(Dataset entries)

-- Opening Marker --

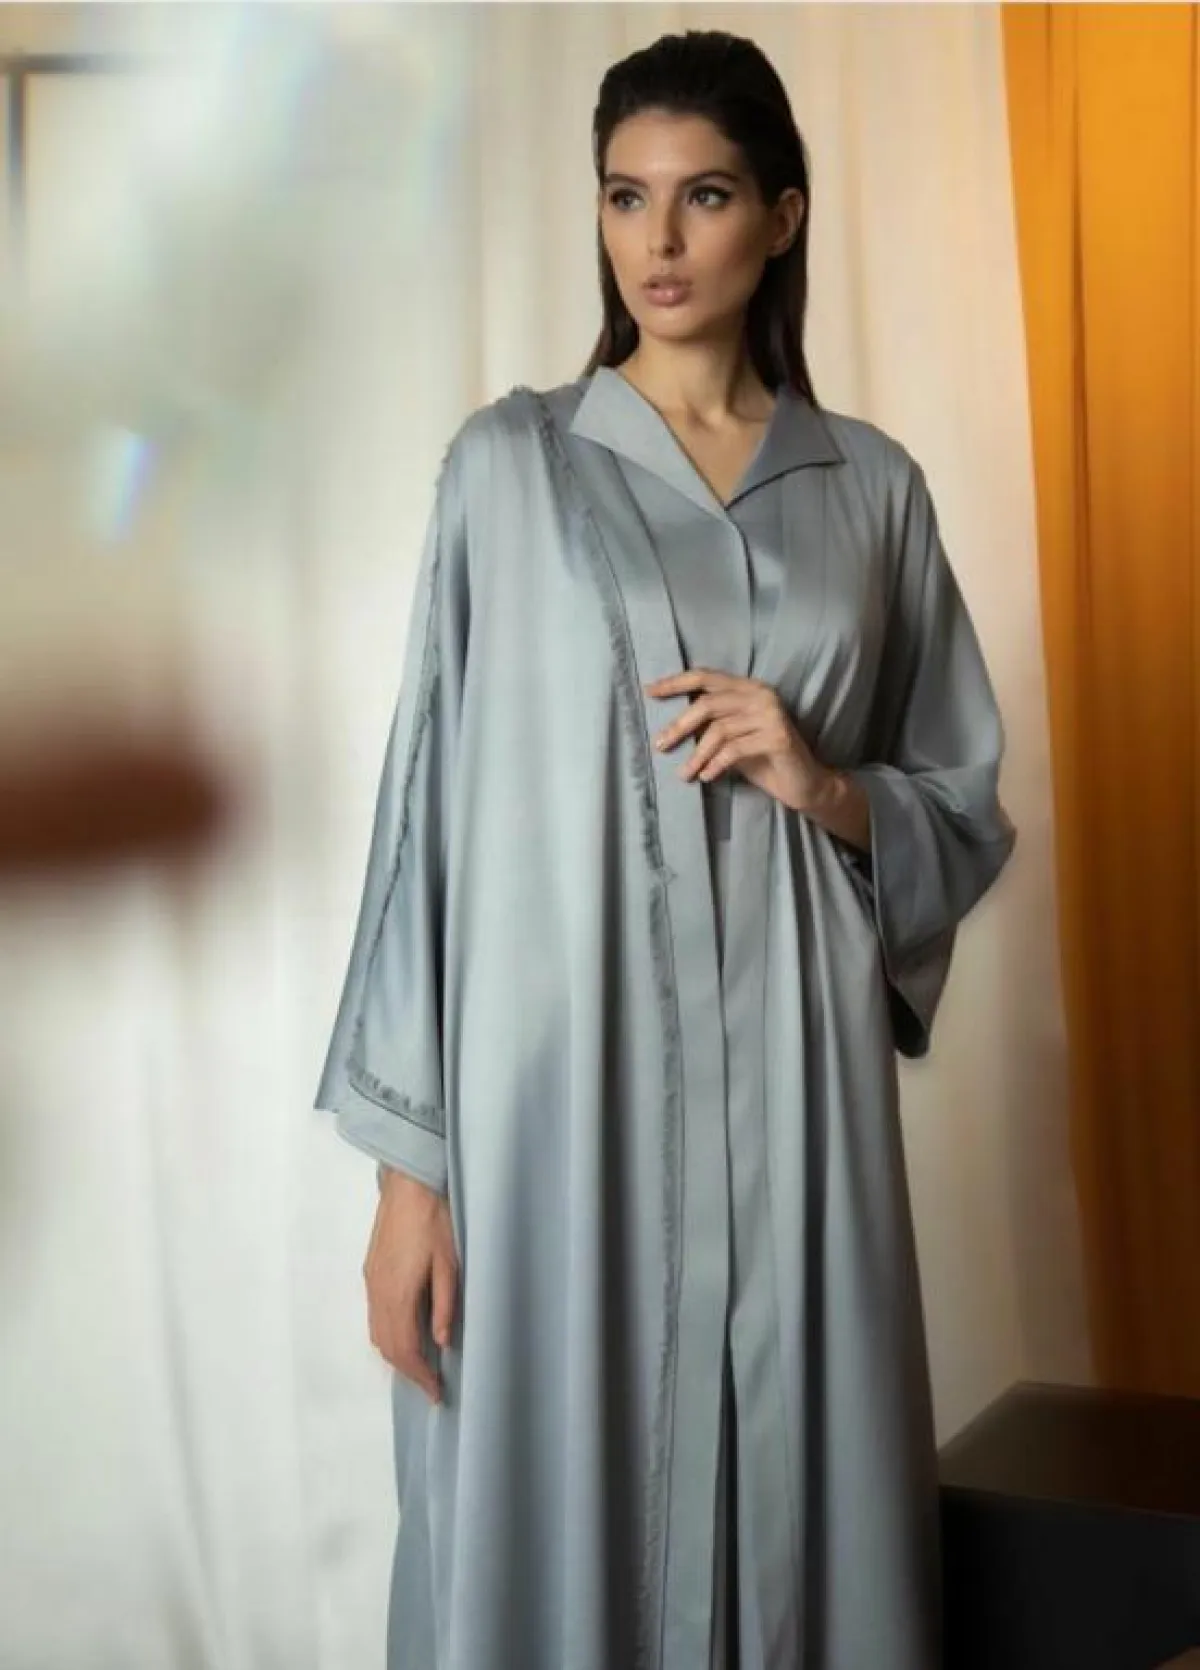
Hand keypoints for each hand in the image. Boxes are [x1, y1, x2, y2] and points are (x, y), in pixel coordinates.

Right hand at [364, 1169, 458, 1403]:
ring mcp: (371, 1281)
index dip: (420, 1375)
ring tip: (421, 1365)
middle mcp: (377, 1292)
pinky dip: (388, 1334)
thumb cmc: (434, 1219)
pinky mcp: (371, 1270)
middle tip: (431, 1385)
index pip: (404, 1349)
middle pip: (386, 1346)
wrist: (408, 1183)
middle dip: (407, 1370)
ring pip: (376, 1332)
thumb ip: (444, 1305)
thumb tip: (441, 1343)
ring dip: (396, 1353)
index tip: (436, 1392)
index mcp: (397, 1294)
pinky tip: (406, 1333)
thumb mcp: (449, 1263)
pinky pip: (374, 1315)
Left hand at [645, 668, 829, 813]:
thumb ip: (710, 725)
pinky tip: (706, 777)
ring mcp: (771, 714)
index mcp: (749, 688)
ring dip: (696, 754)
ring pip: (719, 730)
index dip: (675, 683)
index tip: (649, 691)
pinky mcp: (777, 737)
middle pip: (708, 704)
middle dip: (679, 725)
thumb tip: (669, 728)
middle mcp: (761, 694)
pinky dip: (716, 764)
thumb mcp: (732, 739)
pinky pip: (734, 749)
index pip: (706, 677)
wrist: (805, 784)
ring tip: (684, 774)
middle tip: (660, 745)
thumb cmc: (764, 761)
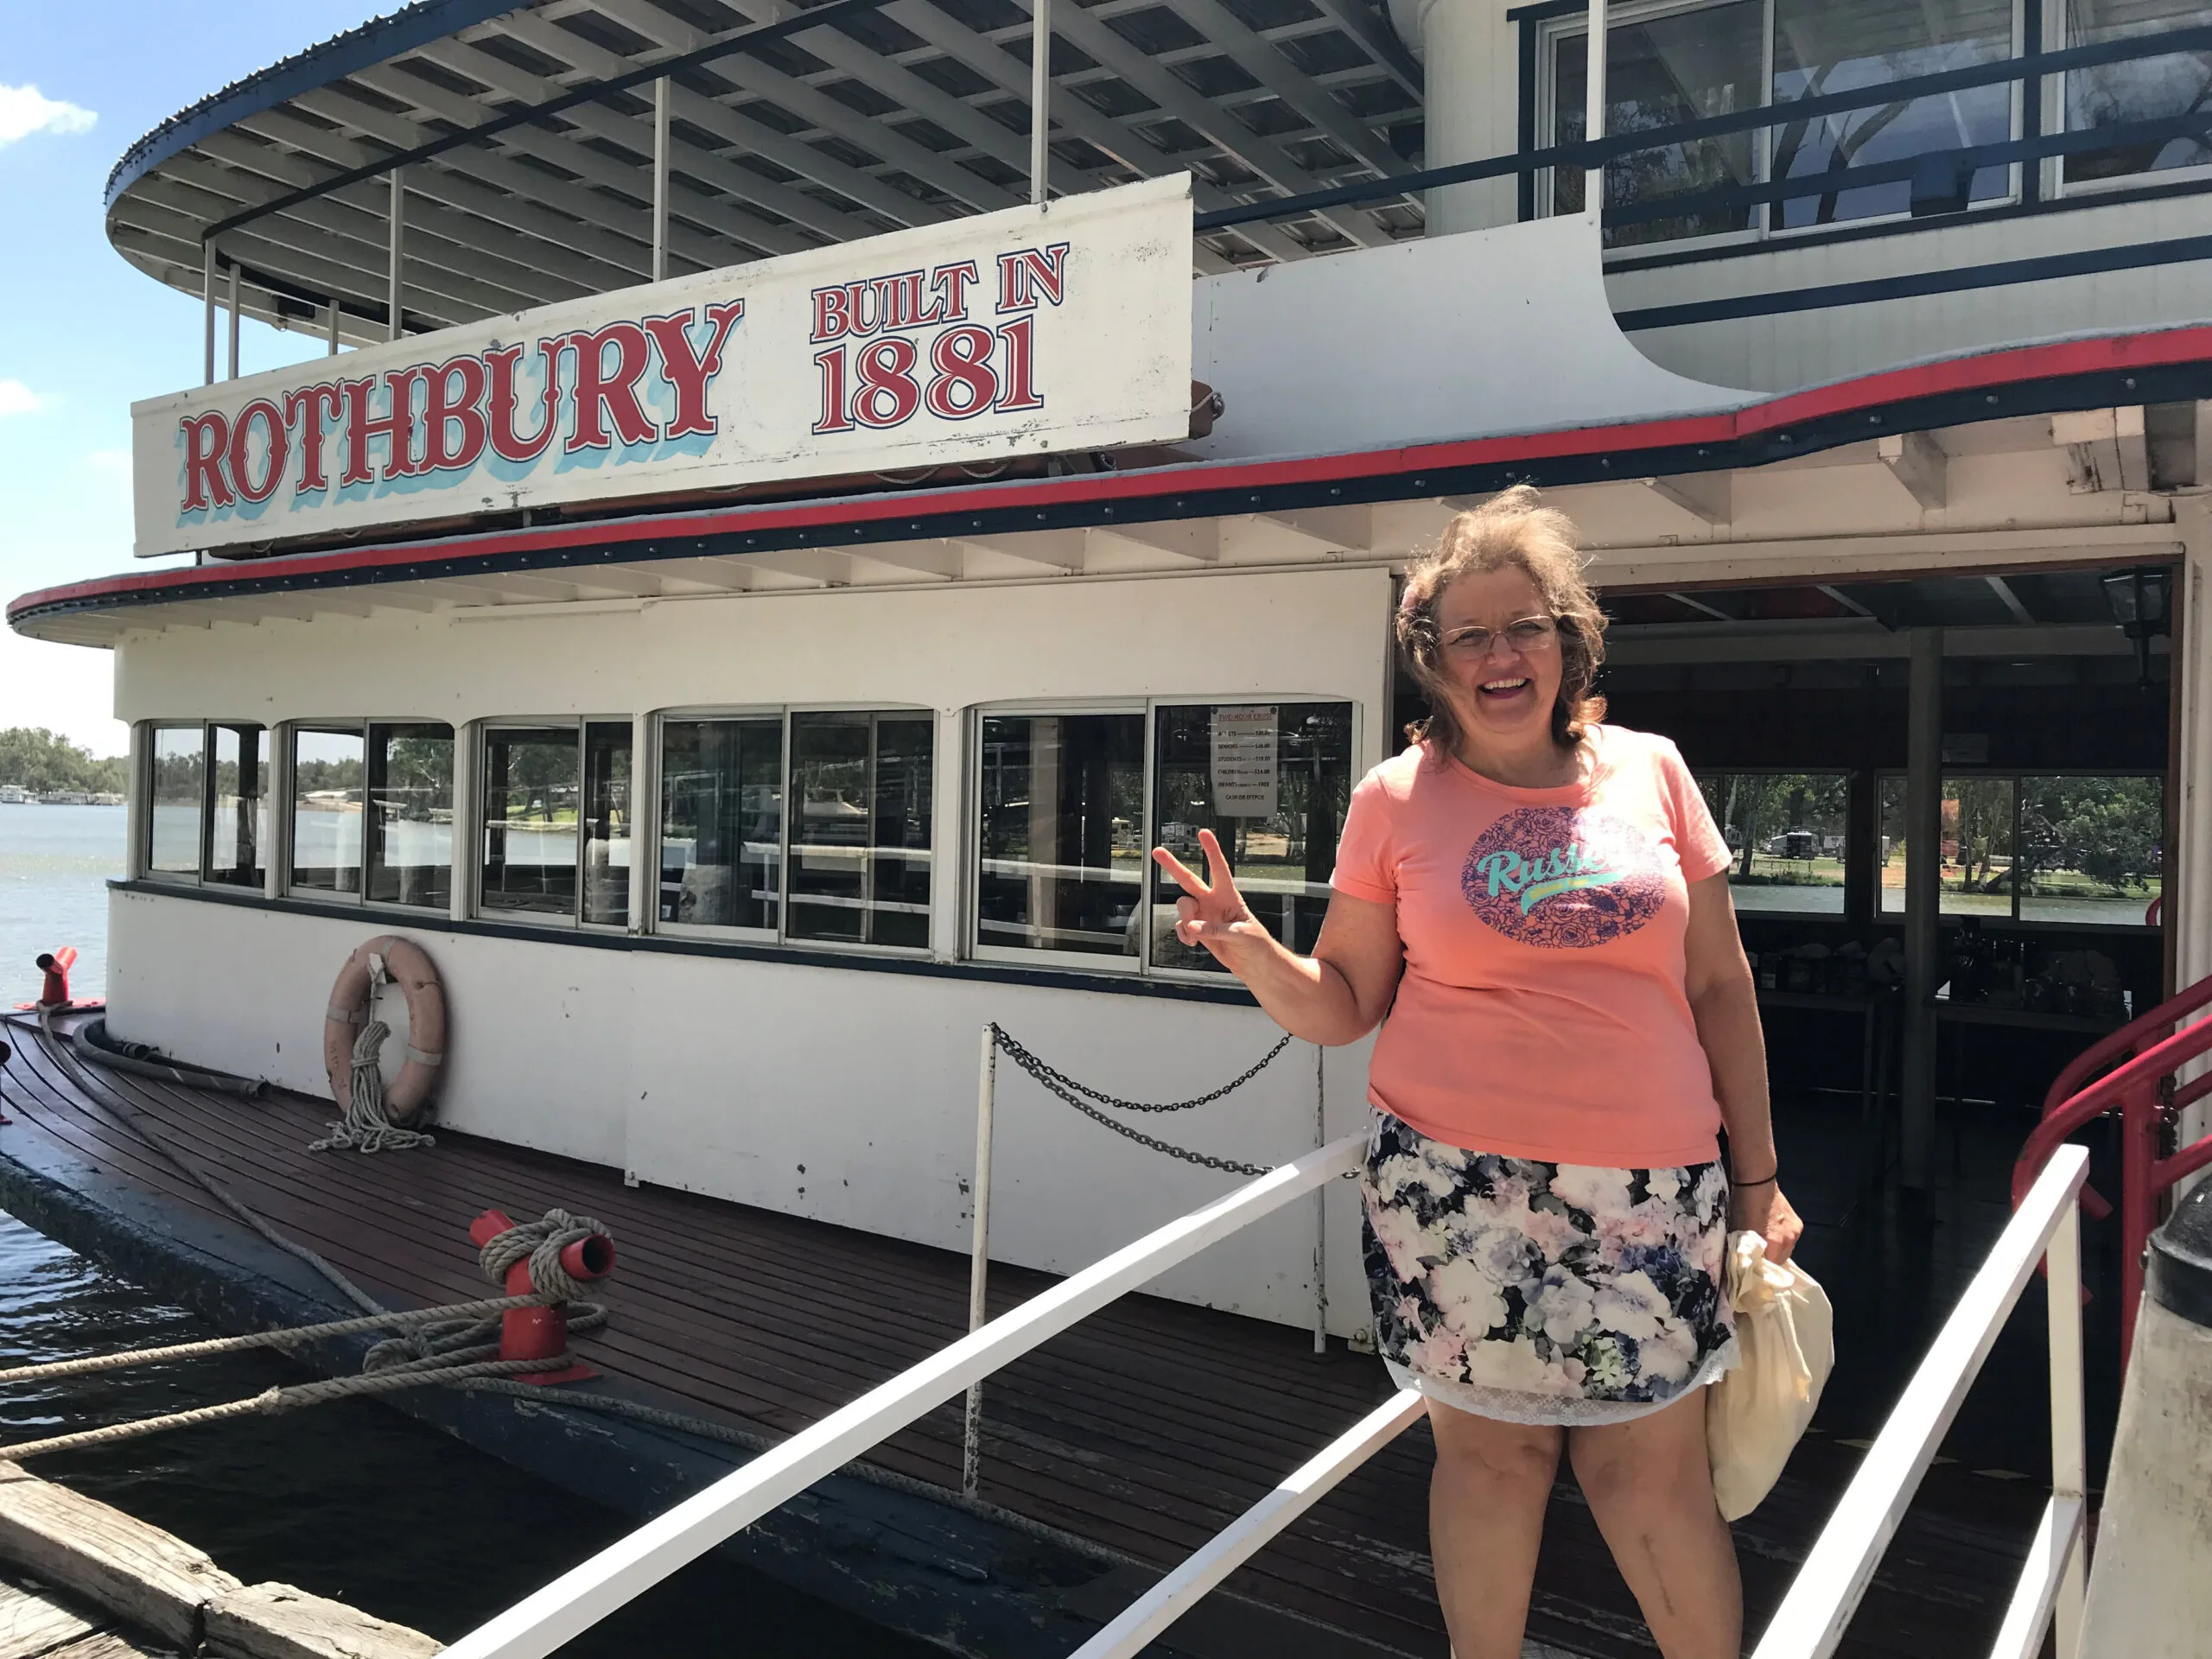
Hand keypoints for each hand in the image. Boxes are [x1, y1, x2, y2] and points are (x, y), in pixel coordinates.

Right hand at [1151, 829, 1274, 969]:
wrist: (1253, 963)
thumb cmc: (1256, 944)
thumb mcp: (1241, 935)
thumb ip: (1216, 929)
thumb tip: (1194, 927)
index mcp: (1229, 896)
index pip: (1219, 869)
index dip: (1212, 851)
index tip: (1203, 834)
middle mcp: (1213, 902)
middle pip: (1189, 880)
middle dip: (1173, 866)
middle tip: (1158, 852)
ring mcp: (1204, 915)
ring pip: (1182, 907)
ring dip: (1186, 920)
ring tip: (1197, 935)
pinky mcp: (1198, 930)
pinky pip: (1182, 926)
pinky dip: (1184, 935)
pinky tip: (1193, 942)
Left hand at [1731, 1180, 1803, 1265]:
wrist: (1757, 1182)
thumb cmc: (1743, 1204)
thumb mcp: (1738, 1230)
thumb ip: (1745, 1249)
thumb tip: (1744, 1263)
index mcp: (1772, 1242)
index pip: (1769, 1267)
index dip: (1760, 1268)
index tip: (1752, 1267)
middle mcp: (1787, 1240)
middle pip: (1780, 1262)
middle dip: (1769, 1260)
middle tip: (1758, 1254)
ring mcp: (1795, 1232)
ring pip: (1786, 1251)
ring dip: (1777, 1251)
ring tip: (1766, 1242)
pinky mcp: (1798, 1225)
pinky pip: (1791, 1241)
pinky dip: (1783, 1240)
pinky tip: (1773, 1233)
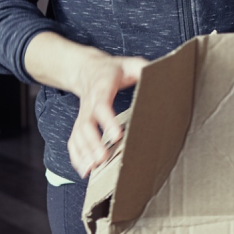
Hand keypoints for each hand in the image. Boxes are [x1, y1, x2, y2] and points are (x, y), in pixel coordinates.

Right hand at [68, 54, 146, 177]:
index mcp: (102, 87)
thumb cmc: (113, 69)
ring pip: (77, 135)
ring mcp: (82, 114)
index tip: (117, 136)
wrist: (86, 69)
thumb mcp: (130, 63)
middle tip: (103, 158)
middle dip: (93, 143)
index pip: (102, 105)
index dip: (108, 121)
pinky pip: (73, 140)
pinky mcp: (79, 123)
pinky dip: (76, 156)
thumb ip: (143, 68)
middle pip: (86, 124)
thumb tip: (160, 75)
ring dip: (83, 153)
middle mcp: (89, 102)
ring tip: (92, 169)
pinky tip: (84, 170)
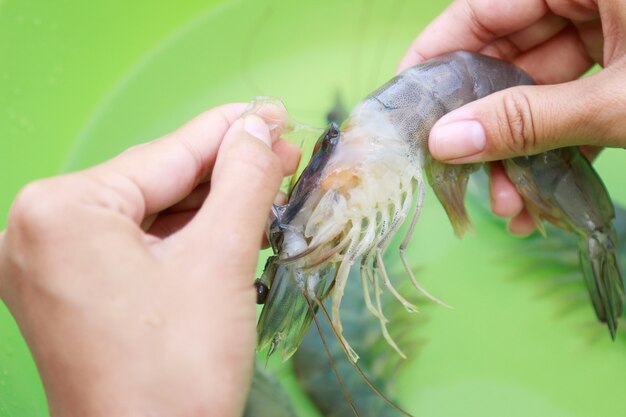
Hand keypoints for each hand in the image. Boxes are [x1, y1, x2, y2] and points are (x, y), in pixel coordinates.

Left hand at [0, 103, 299, 416]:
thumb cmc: (177, 371)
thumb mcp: (220, 259)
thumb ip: (243, 179)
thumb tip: (260, 127)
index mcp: (62, 210)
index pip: (165, 154)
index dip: (230, 130)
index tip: (274, 112)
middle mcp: (39, 229)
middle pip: (154, 182)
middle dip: (223, 170)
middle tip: (281, 151)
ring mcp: (47, 262)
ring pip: (147, 213)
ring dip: (208, 202)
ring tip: (266, 184)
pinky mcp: (66, 289)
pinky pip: (132, 243)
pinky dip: (182, 234)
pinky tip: (227, 221)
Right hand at [399, 0, 625, 235]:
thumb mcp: (615, 104)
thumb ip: (528, 120)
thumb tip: (445, 143)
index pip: (482, 9)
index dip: (435, 56)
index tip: (407, 106)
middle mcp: (586, 0)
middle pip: (507, 57)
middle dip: (486, 126)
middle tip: (460, 174)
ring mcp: (610, 30)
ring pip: (538, 89)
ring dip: (521, 149)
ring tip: (510, 204)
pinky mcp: (623, 66)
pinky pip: (572, 101)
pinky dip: (558, 146)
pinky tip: (542, 195)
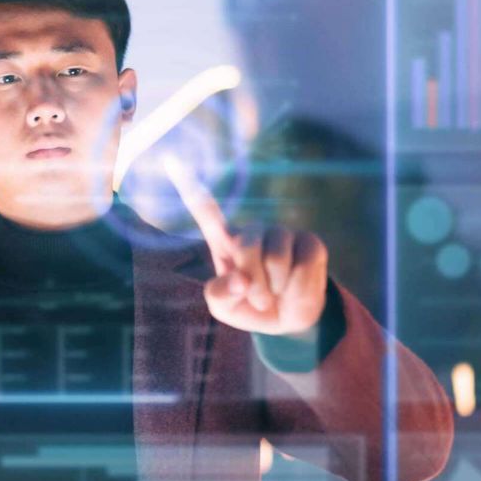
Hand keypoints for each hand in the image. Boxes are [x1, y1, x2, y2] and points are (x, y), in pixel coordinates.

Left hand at [161, 152, 328, 335]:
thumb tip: (240, 280)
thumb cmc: (249, 306)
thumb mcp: (224, 307)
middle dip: (253, 282)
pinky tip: (295, 287)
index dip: (189, 187)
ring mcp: (282, 234)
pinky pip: (302, 265)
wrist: (288, 320)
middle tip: (258, 299)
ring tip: (276, 293)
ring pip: (276, 257)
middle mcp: (253, 231)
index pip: (206, 212)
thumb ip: (220, 294)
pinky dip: (297, 288)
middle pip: (246, 247)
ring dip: (274, 288)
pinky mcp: (310, 242)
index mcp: (225, 242)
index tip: (170, 159)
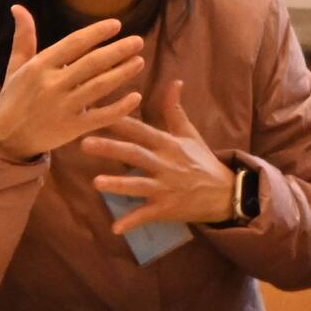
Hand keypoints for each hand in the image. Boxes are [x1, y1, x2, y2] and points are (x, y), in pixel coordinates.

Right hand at [0, 5, 144, 160]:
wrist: (7, 138)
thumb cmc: (15, 97)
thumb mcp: (16, 66)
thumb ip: (23, 37)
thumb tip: (18, 7)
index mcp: (39, 67)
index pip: (74, 43)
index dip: (97, 33)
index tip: (117, 24)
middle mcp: (52, 85)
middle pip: (92, 63)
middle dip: (118, 50)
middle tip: (139, 41)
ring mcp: (64, 108)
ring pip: (100, 87)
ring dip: (123, 73)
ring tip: (140, 61)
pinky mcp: (73, 128)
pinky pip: (102, 116)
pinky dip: (120, 107)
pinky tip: (136, 96)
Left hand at [84, 81, 236, 232]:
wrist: (225, 192)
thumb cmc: (203, 161)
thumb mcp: (190, 134)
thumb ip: (175, 110)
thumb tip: (175, 81)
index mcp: (169, 144)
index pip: (142, 130)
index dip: (122, 121)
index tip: (99, 112)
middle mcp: (166, 164)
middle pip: (135, 154)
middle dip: (110, 149)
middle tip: (84, 144)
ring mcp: (166, 188)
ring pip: (138, 185)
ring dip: (118, 185)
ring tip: (96, 182)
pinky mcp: (167, 208)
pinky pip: (146, 215)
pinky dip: (132, 222)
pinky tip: (115, 229)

-- Closing Marker --

The lines holding the word "wrist" are the answer. Find them in the entries and copy them.

» **SOLUTION TO THIS EXERCISE**
wrist: (408, 1183)
wrist: (805, 784)
wrist: (1253, 963)
wrist: (1757, 1182)
wrist: (86, 69)
wrist: (288, 320)
wrist: (7, 138)
wrist: (225, 192)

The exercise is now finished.